Conservar grandes áreas da floresta amazônica, ou pelo menos várias áreas menores, parece medida de bom senso para preservar sua biodiversidade. Como bom senso é coisa rara, chega em boa hora uma pesquisa genética mostrando como a dispersão de sementes de árvores vai na contramão desse esforço.
Nas plantas, os gametas (células reprodutivas) masculinos estão no pólen. Encerrados em partículas leves e diminutas, os genes do lado paterno são carregados por insetos ou pelo vento até outra árvore, onde ocorre a fecundação de gametas femininos (óvulos).
Com a falta de mobilidade dos óvulos, genes da linhagem materna têm pernas curtas. Eles só se dispersam pelo ambiente com ajuda de sementes. Dependem de pássaros e mamíferos que as carreguem ou enterrem, em geral não muito longe da planta-mãe.

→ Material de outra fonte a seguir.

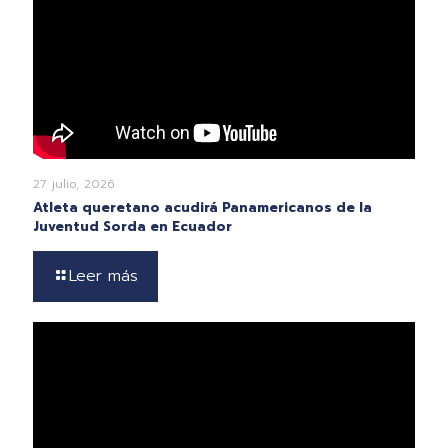
27 julio, 2026
Atleta queretano acudirá Panamericanos de la
Juventud Sorda en Ecuador
Leer más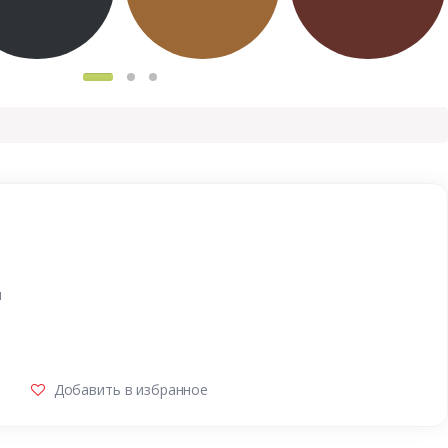
и
Добавить в избранное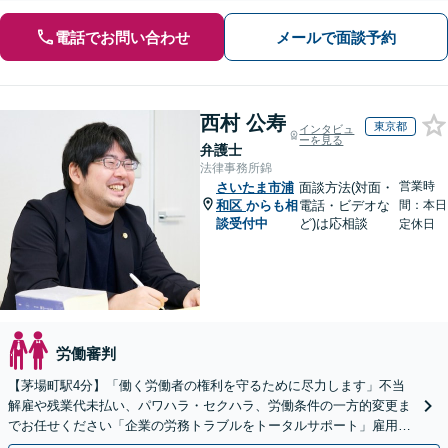
電話でお問い合わせ
メールで面談予約
西村 公寿
東京都
インタビュ
ーを見る
弁護士
法律事務所錦
営業時
さいたま市浦
面談方法(対面・
和区
からも相
電話・ビデオな
間：本日
談受付中
ど)は応相談
定休日
労働審判
【茅場町駅4分】「働く労働者の権利を守るために尽力します」不当
解雇や残業代未払い、パワハラ・セクハラ、労働条件の一方的変更ま
でお任せください「企業の労務トラブルをトータルサポート」雇用契
約書や就業規則のリーガルチェックなど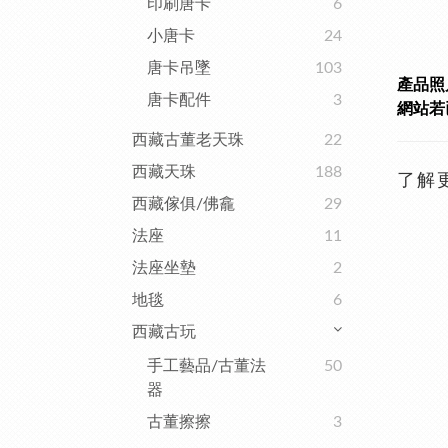
印刷唐卡
6
小唐卡
24
唐卡吊墜
103
產品照
唐卡配件
3
網站若已
西藏古董老天珠
22
西藏天珠
188
了解
西藏傢俱/佛龕
29
法座
11
法座坐墊
2
地毯
6
西藏古玩
手工藝品/古董法
50
器
古董擦擦
3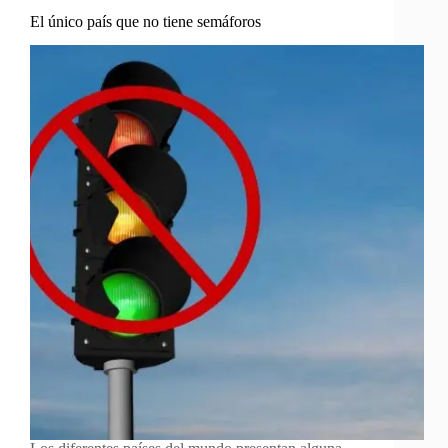
El único país que no tiene semáforos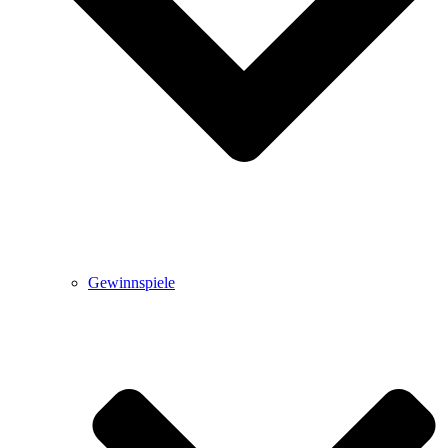
Gewinnspiele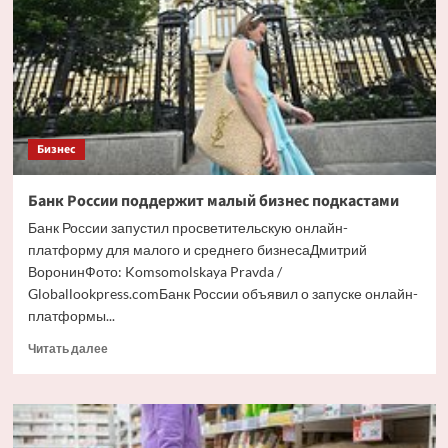
в
области
устойчивого
развития
Бизнес
Банк России поддержит малый бизнес подкастами
Банк России запустил просветительскую онлайн-
платформу для малого и среднего бизнесаДмитрий
ВоронинФото: Komsomolskaya Pravda /
Globallookpress.comБанк России объявил о запуске онлайн-
платформы...
Прочитать
Читать далее
больше
о
Банк
России
поддержит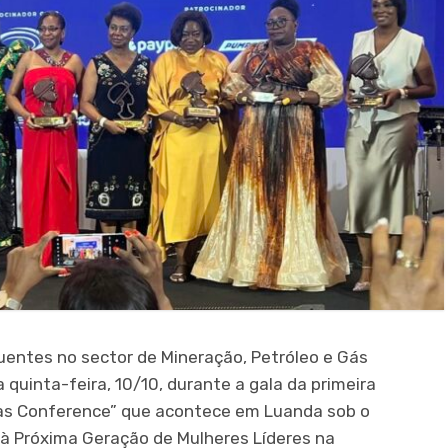
luentes no sector de Mineração, Petróleo e Gás
uinta-feira, 10/10, durante a gala da primeira
Gas Conference” que acontece em Luanda sob o
à Próxima Geração de Mulheres Líderes na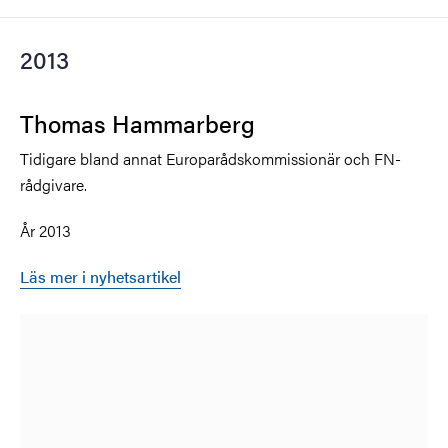
2013
Thomas Hammarberg
Tidigare bland annat Europarådskommissionär och FN-
rådgivare.
År 2013
Läs mer i nyhetsartikel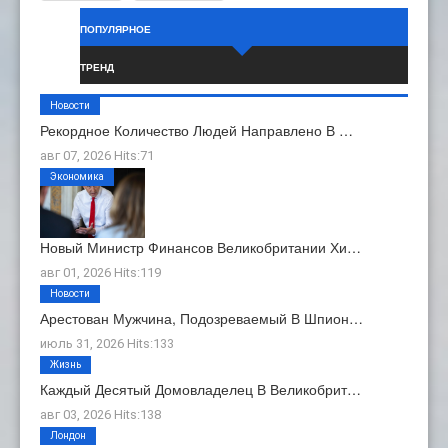
ПОПУЛЯРНОЕ
ТРЕНД
Новости
Рекордное Количество Людей Направлено В …
авг 07, 2026 Hits:71
Экономика
Новый Министр Финансов Великобритании Хи…
авг 01, 2026 Hits:119
Новости
Арестован Мужчина, Подозреваемый В Шпион…
июль 31, 2026 Hits:133
Жизнь
Каждый Десятый Домовладелец В Великобрит…
авг 03, 2026 Hits:138
Лондон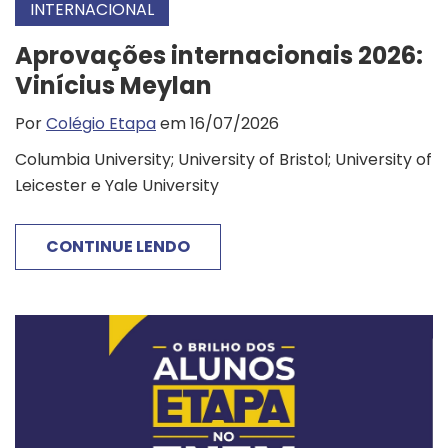
INTERNACIONAL
Aprovações internacionais 2026:
Vinícius Meylan
Por
Colégio Etapa
em 16/07/2026
Columbia University; University of Bristol; University of
Leicester e Yale University
CONTINUE LENDO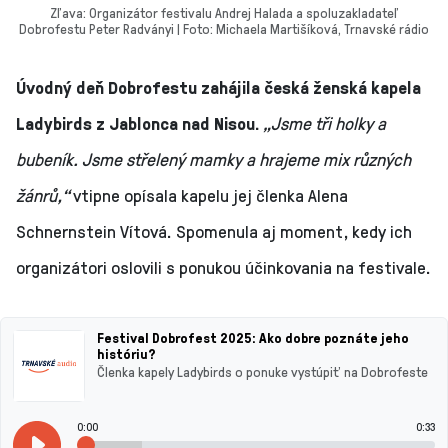
Zľava: Organizátor festivalu Andrej Halada a spoluzakladateľ
Dobrofestu Peter Radványi | Foto: Michaela Martišíková, Trnavské rádio
Úvodný deň Dobrofestu zahájila česká ženská kapela
Ladybirds z Jablonca nad Nisou.
„Jsme tři holky a
bubeník. Jsme střelený mamky a hrajeme mix různých
žánrů,“
vtipne opísala kapelu jej členka Alena
Schnernstein Vítová. Spomenula aj moment, kedy ich
organizátori oslovili s ponukou účinkovania na festivale.
Festival Dobrofest 2025: Ako dobre poznáte jeho
históriu?
Členka kapely Ladybirds o ponuke vystúpiť na Dobrofeste
0:00
0:33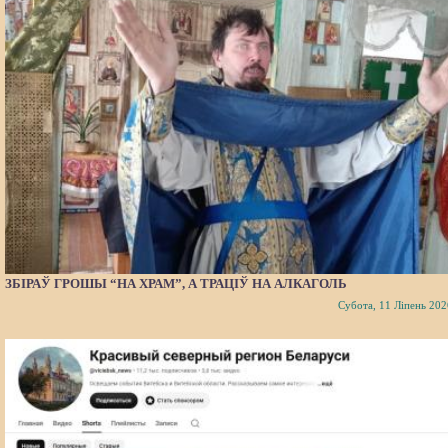
ЗБІРАЎ ГРОШЫ “НА ХРАМ”, А ТРАЦІЎ НА АЛКАГОЛЬ
Субота, 11 Ліпень 202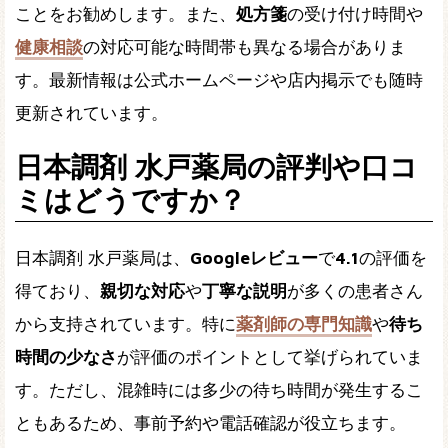
ことをお勧めします。また、
処方箋
の受け付け時間や
健康相談
の対応可能な時間帯も異なる場合がありま
す。最新情報は公式ホームページや店内掲示でも随時
更新されています。
日本調剤 水戸薬局の評判や口コ
ミはどうですか？
日本調剤 水戸薬局は、
Googleレビュー
で
4.1
の評価を
得ており、
親切な対応
や
丁寧な説明
が多くの患者さん
から支持されています。特に
薬剤師の専門知識
や
待ち
時間の少なさ
が評価のポイントとして挙げられていま
す。ただし、混雑時には多少の待ち時間が発生するこ
ともあるため、事前予約や電話確認が役立ちます。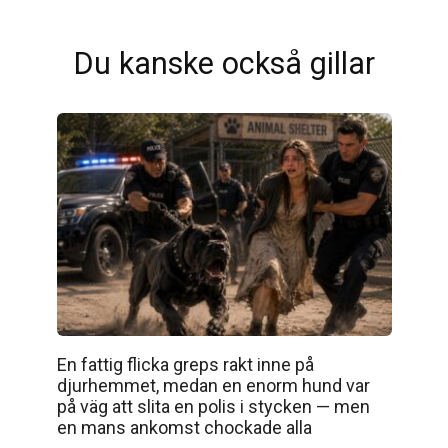
Du kanske också gillar
En fattig flicka greps rakt inne på
djurhemmet, medan en enorm hund var
på väg att slita en polis i stycken — men
en mans ankomst chockade alla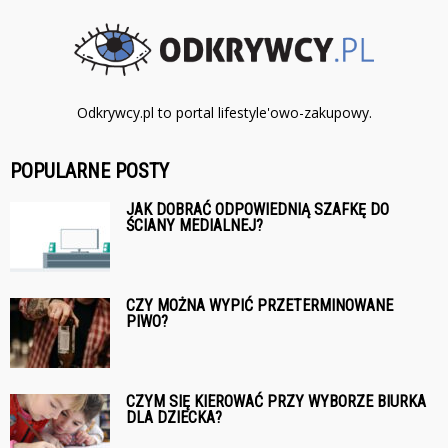
Odkrywcy.pl to portal lifestyle'owo-zakupowy.
POPULARNE POSTY
JAK DOBRAĆ ODPOWIEDNIĄ SZAFKĘ DO
ŚCIANY MEDIALNEJ?
CZY MOŻNA WYPIĆ PRZETERMINOWANE
PIWO?
CZYM SIĘ KIEROWAĆ PRZY WYBORZE BIURKA
DLA DZIECKA?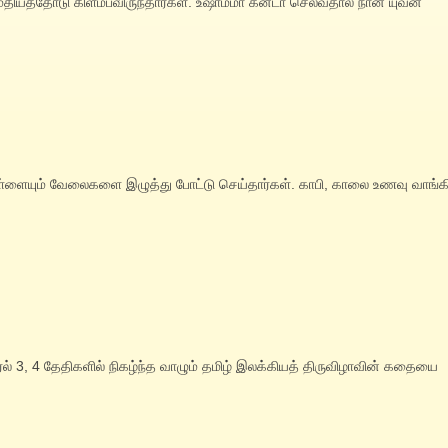
் மதியத்தோடு கிளம்பவிருந்தார்கள். உஷாம்மா கனடா செல்வதால் நான் யுவன்
பிள்ளையும் வேலைகளை இழுத்து போட்டு செய்தார்கள். காபி, காலை உணவு வாங்க
்ரல் 3, 4 தேதிகளில் நிகழ்ந்த வாழும் தமிழ் இலக்கியத் திருவிழாவின் கதையை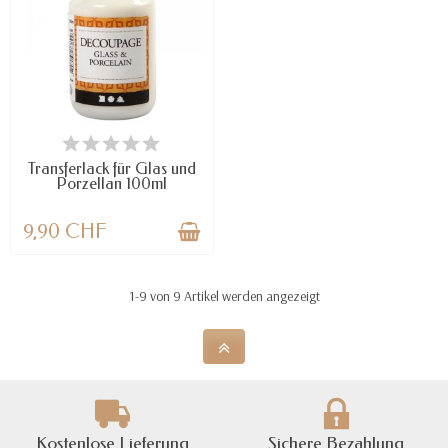
VERFÜGBAR
Transferlack für Glas und
Porzellan 100ml
9,90 CHF
1-9 von 9 Artikel werden angezeigt
Kostenlose Lieferung
Sichere Bezahlung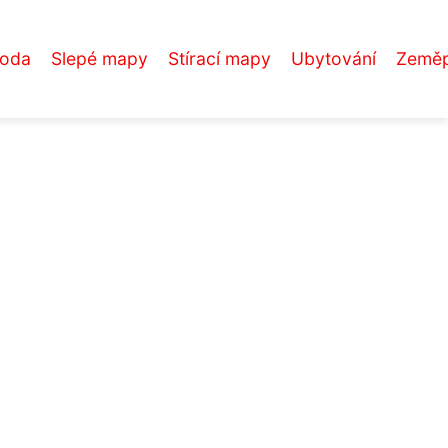
roda
Slepé mapy
Stírací mapy
Ubytování
Zeměp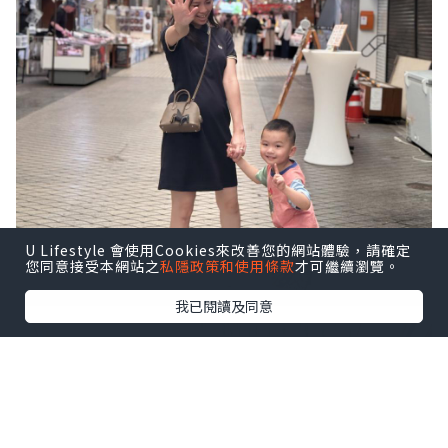
U Lifestyle 會使用Cookies來改善您的網站體驗，請確定
您同意接受本網站之
私隱政策和使用條款
才可繼續瀏覽。
我已閱讀及同意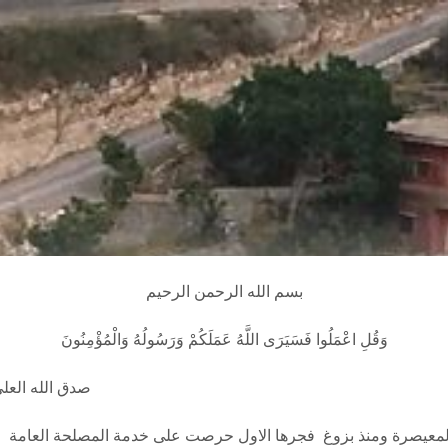
بسم الله الرحمن الرحيم
وَقُلِ اعْمَلُوا فَسَيَرَى اللَّهُ عَمَلَكُمْ وَرَسُولُهُ وَالْمُؤْمِنُونَ
صدق الله العل
إن بلدية المعيصرة ومنذ بزوغ فجرها الاول حرصت على خدمة المصلحة العامة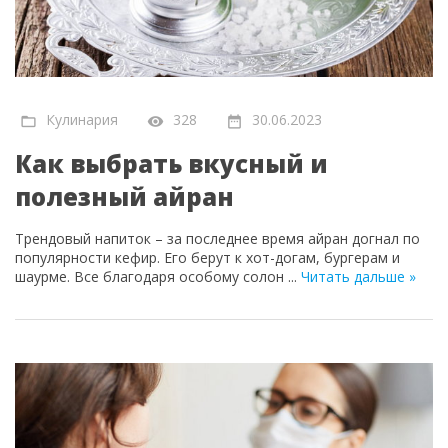
Кулинария
328
30.06.2023
Как выбрать вкусный и
полезный айран
Трендовый напиток – за последнее время айран догнал по
популярности кефир. Его берут к хот-догам, бургерам и
шаурме. Все благодаря особому солон
...
Читать дальше »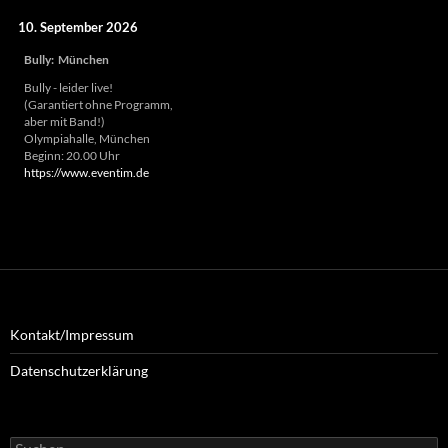
10. September 2026
Bully
:
München
Bully - leider live!
(Garantiert ohne Programm,
aber mit Band!)
Olympiahalle, München
Beginn: 20.00 Uhr
https://www.eventim.de
Kontakt/Impressum
Datenschutzerklärung
Suchen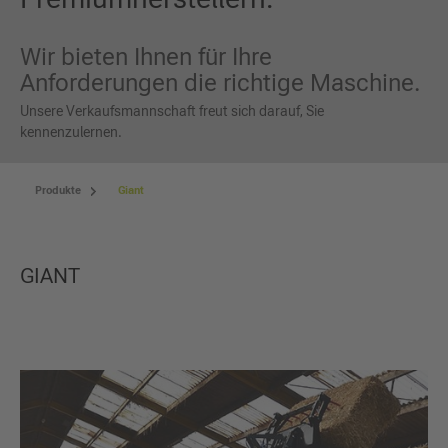
Wir bieten Ihnen für Ihre
Anforderungen die richtige Maschine.
Unsere Verkaufsmannschaft freut sich darauf, Sie
kennenzulernen.
Produkte
Giant
GIANT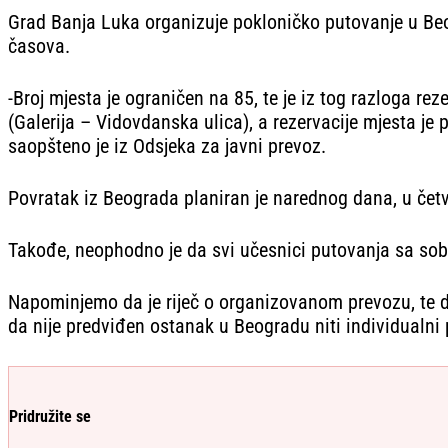
Grad Banja Luka organizuje pokloničko putovanje u Beo
časova.
-Broj mjesta je ograničen na 85, te je iz tog razloga r
(Galerija – Vidovdanska ulica), a rezervacije mjesta j
saopšteno je iz Odsjeka za javni prevoz.
Povratak iz Beograda planiran je narednog dana, u četv
Takođe, neophodno je da svi učesnici putovanja sa so
Napominjemo da je riječ o organizovanom prevozu, te d
da nije predviđen ostanak u Beogradu niti individualni 
Pridružite se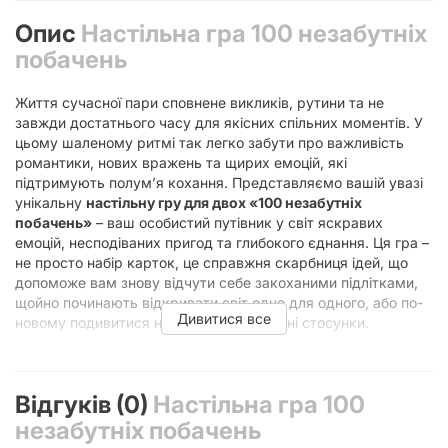
Опис
Настільна гра 100 незабутніх
побачень
Життя сучасної пари сповнене викликів, рутини та не
завжди достатнього часу для якісних спільних моментів. У
цьому шаленому ритмі так легко забути про важливість
романтики, нових вражень та щирих емоцій, які
підтримують полум’я кохання. Представляємо вашій увазі
унікальну
настільну гру для двох «100 незабутніх
побачень»
– ваш особистий путівник у світ яскравих
емоцій, несподіваних пригод та глибокого єднання. Ця гра –
не просто набір карток, це справжня скарбниця ідей, що
допоможе вам знову відчути себе закоханими підлітками,
щойно починають відкривати світ одне для одного, або по-
Дивитися все
новому подивитися на ваші вже усталені стосунки.
«100 незабутніх побачень» – це не просто гра, це
запрошення до спільної подорожі. Вона створена для того,
щоб подарувати вам сотню приводів провести час разом,
Відгуків (0)
Настільна гра 100
здивувати одне одного, посміятися до сліз, спробувати
незабутніх побачень
щось нове або просто насолодитися тихим вечором удвох.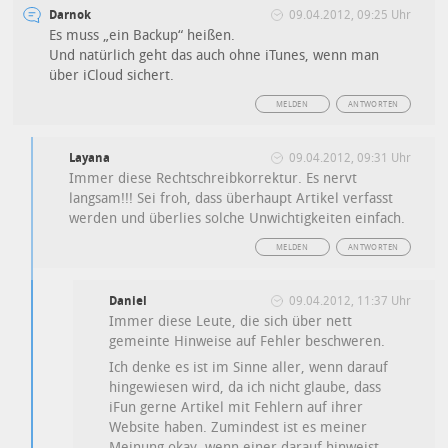
Darnok
09.04.2012, 09:25 Uhr
Es muss „ein Backup“ heißen.
Und natürlich geht das auch ohne iTunes, wenn man
über iCloud sichert.
MELDEN
ANTWORTEN
Layana
09.04.2012, 09:31 Uhr
Immer diese Rechtschreibkorrektur. Es nervt
langsam!!! Sei froh, dass überhaupt Artikel verfasst
werden und überlies solche Unwichtigkeiten einfach.
MELDEN
ANTWORTEN
Daniel
09.04.2012, 11:37 Uhr
Immer diese Leute, die sich über nett
gemeinte Hinweise auf Fehler beschweren.
Ich denke es ist im Sinne aller, wenn darauf
hingewiesen wird, da ich nicht glaube, dass
iFun gerne Artikel mit Fehlern auf ihrer
Website haben. Zumindest ist es meiner
Meinung okay, wenn einer darauf hinweist.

Não é preciso muita pesquisa para perceber a defasagem de mobilidade entre pólen e sementes. Já medir a diferença não é tão simples. Há muitos estudos sobre dispersão de pólen na Amazônia, mas poucos sobre o fluxo de genes de linhagem materna.
Foi esse o desafio a que se dedicou Matthew Hamilton, 31, da Universidade Georgetown, EUA. Para medir o grau de parentesco matrilinear entre árvores da espécie Corythophora alta, o geneticista escolheu o DNA de um corpúsculo fora do núcleo das células vegetais, o cloroplasto (onde há a clorofila usada na fotossíntese).
Como explica Hamilton em seu artigo na revista "Nature" de hoje, os genes dessas organelas passam de planta para planta com as sementes, nunca pelo pólen. Árvores com o mesmo perfil de DNA do cloroplasto (cpDNA), portanto, encontram-se na mesma área de dispersão de sementes.
O que Hamilton descobriu ao examinar 162 árvores da espécie (conhecida como ripeiro vermelho ou castanha-jacaré) perto de Manaus foi que o alcance das sementes é muito pequeno. Dentro dessa área de dispersão, todas as árvores são meias irmãs (por parte de mãe). Fora do quintal materno, a tendência é encontrar apenas primas muito distantes.
"Meus resultados sugerem que fragmentos florestais pequenos, comuns na Amazônia oriental, podem não encerrar (toda) a variação genética disponível, a menos que muitas dessas pequenas parcelas sejam preservadas", disse Hamilton à Folha.
Um mínimo de diversidade genética é fundamental para a sobrevivência de uma espécie. Quando cai abaixo de certo limiar, começa a erosão do repertório de truques que pode usar contra inimigos naturais ou para adaptar-se ao ambiente em transformação.